Standpunkt: Johannes Steinhart: So wie es jetzt ist

24.02.2023 | Aktuelles aus der ÖÄK

„Ein Allgemeinmediziner mit Kassenvertrag darf heute keine Medizin mehr machen.“

Dem ist eigentlich nicht viel hinzuzufügen. Oder vielleicht doch … Wer Kritik daran übt, dass die Haupttätigkeit von Allgemeinmedizinern – besonders in Großstädten – vielfach nur noch im Ausstellen von Attesten, Überweisungen und Arbeitsunfähigkeitsbescheinigungen besteht, darf sich nicht wundern, dass die Situation heute so ist, wie sie ist. Solange Ultraschall und Lungenfunktionsuntersuchung gar nicht honoriert werden und das ärztliche Gespräch limitiert ist. Wären all diese Leistungen im Honorarkatalog adäquat abgebildet, wäre die Situation eine andere. Davon bin ich überzeugt.

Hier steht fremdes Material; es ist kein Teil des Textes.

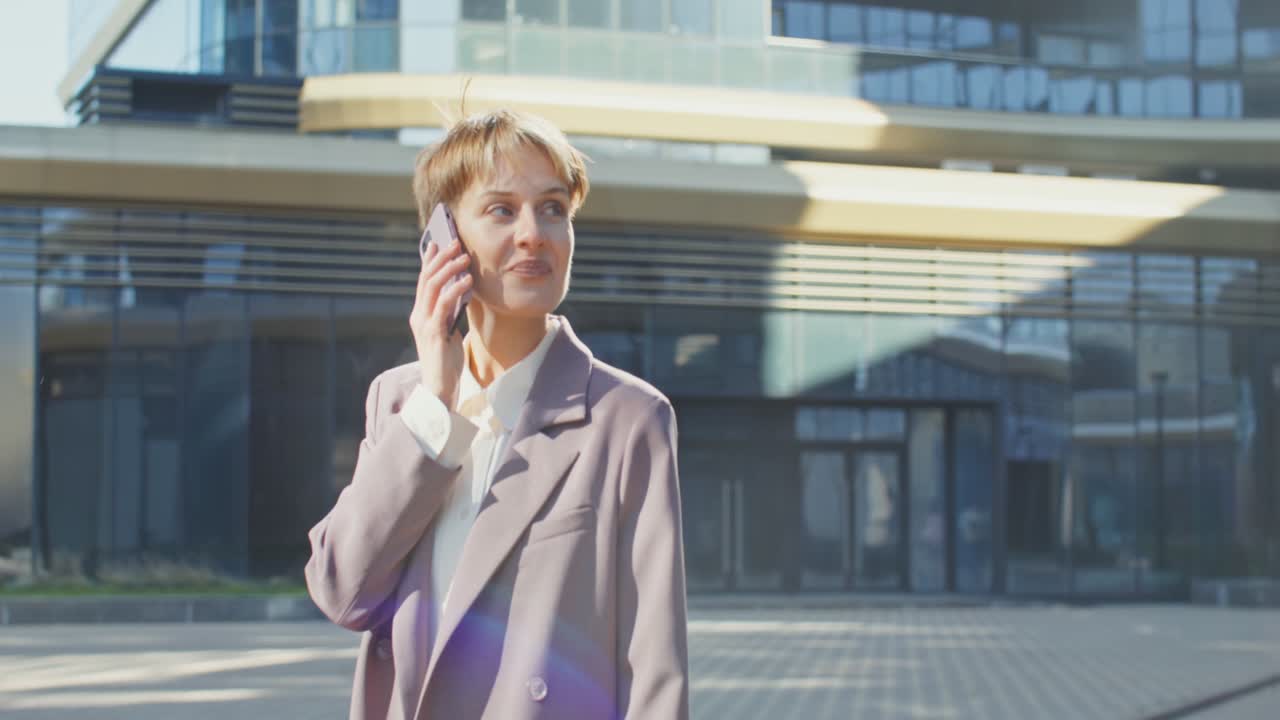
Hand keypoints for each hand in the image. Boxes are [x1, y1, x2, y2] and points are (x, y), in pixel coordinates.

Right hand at [409, 240, 472, 410]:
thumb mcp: (448, 331)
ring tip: (465, 257)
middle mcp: (418, 316)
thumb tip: (460, 291)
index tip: (438, 243)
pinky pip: (443, 304)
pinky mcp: (433, 333)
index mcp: (420, 314)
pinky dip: (455, 288)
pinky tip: (467, 280)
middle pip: (427, 279)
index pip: (423, 281)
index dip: (429, 261)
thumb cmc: (446, 362)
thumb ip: (448, 313)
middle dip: (441, 258)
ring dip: (450, 268)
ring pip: (433, 287)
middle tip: (455, 243)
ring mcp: (424, 323)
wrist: (440, 389)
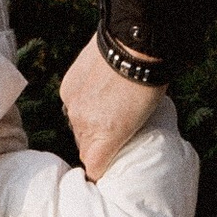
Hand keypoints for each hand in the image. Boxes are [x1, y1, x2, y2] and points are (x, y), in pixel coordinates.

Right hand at [60, 35, 164, 179]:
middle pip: (84, 146)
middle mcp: (84, 126)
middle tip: (113, 132)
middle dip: (96, 143)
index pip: (93, 168)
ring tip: (106, 108)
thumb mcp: (144, 117)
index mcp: (105, 138)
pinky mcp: (67, 88)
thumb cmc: (148, 84)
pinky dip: (82, 102)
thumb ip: (125, 133)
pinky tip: (97, 92)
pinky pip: (72, 104)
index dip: (100, 170)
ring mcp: (73, 106)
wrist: (132, 46)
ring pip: (77, 125)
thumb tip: (122, 136)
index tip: (105, 169)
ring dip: (88, 122)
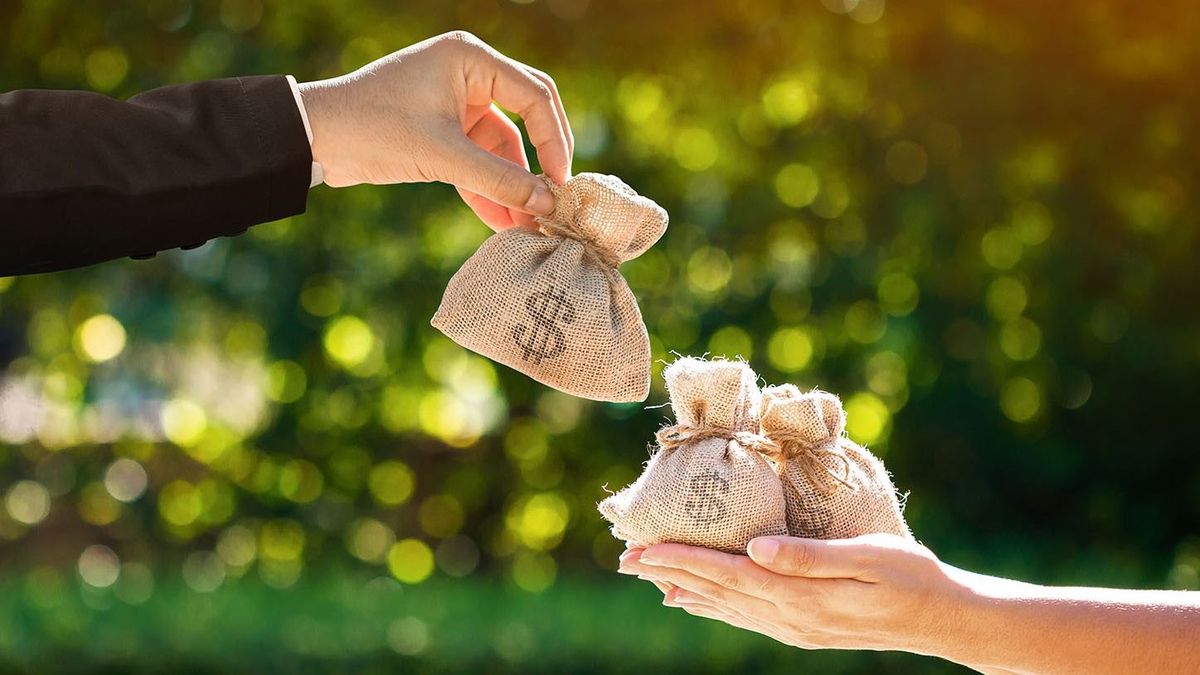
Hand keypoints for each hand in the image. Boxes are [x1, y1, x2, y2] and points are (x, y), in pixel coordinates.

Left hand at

Darüber hinaus hat man Ärztinnen und Ärzte – nicht nur Allgemeinmediziner, sondern auch Fachärzte – über die Jahre in ein Korsett von Berichts- und Dokumentationspflichten gequetscht, die die ärztliche Tätigkeit in einer Ordination nicht unbedingt erleichtern. Ein weiterer Grund, wieso die Situation so ist, wie sie ist.

Bis es zu zeitgemäßen Änderungen kommt, dauert es aufgrund von Bürokratie und oft mangelndem Wissen der Entscheidungsträger lange – oft viel zu lange – bis es zu den notwendigen Adaptierungen kommt. Ein Beispiel: die verpflichtende Lehrpraxis. Die Ausbildung von Jungärztinnen und Jungärzten in den Spitälern findet unter massiv erschwerten Rahmenbedingungen statt: Der Patientenandrang in den Ambulanzen ist enorm – nachdem der niedergelassene Bereich in den letzten Jahren sträflich vernachlässigt wurde. Auf den Stationen dominiert die Administration den Alltag von jungen Kolleginnen und Kollegen. Die medizinische Ausbildung erfolgt – sofern überhaupt möglich – so nebenbei.

Wundert sich hier wirklich ernsthaft noch irgendjemand, dass die Situation in unserem Gesundheitswesen so ist, wie sie ist?

Mich wundert eigentlich nur das Erstaunen all derjenigen, die maßgeblich dazu beigetragen haben, dass es so ist, wie es ist: indem längst überfällige Weiterentwicklungen entweder komplett verhindert oder nur zögerlich angegangen wurden. Die demographische Entwicklung war absehbar. Der Mangel bei der kassenärztlichen Versorgung im niedergelassenen Bereich war absehbar. Die prekäre Ausbildungssituation in den Spitälern ist seit langem bekannt. Auf all das hat die Österreichische Ärztekammer in den vergangenen Jahren immer wieder hingewiesen: in den Gesprächen mit den politisch Verantwortlichen im Gesundheitsbereich und auch mit den Entscheidungsträgern der Sozialversicherung. Man wollte es nicht hören. Man hat uns nicht gehört. Darum ist die Situation jetzt so, wie sie ist.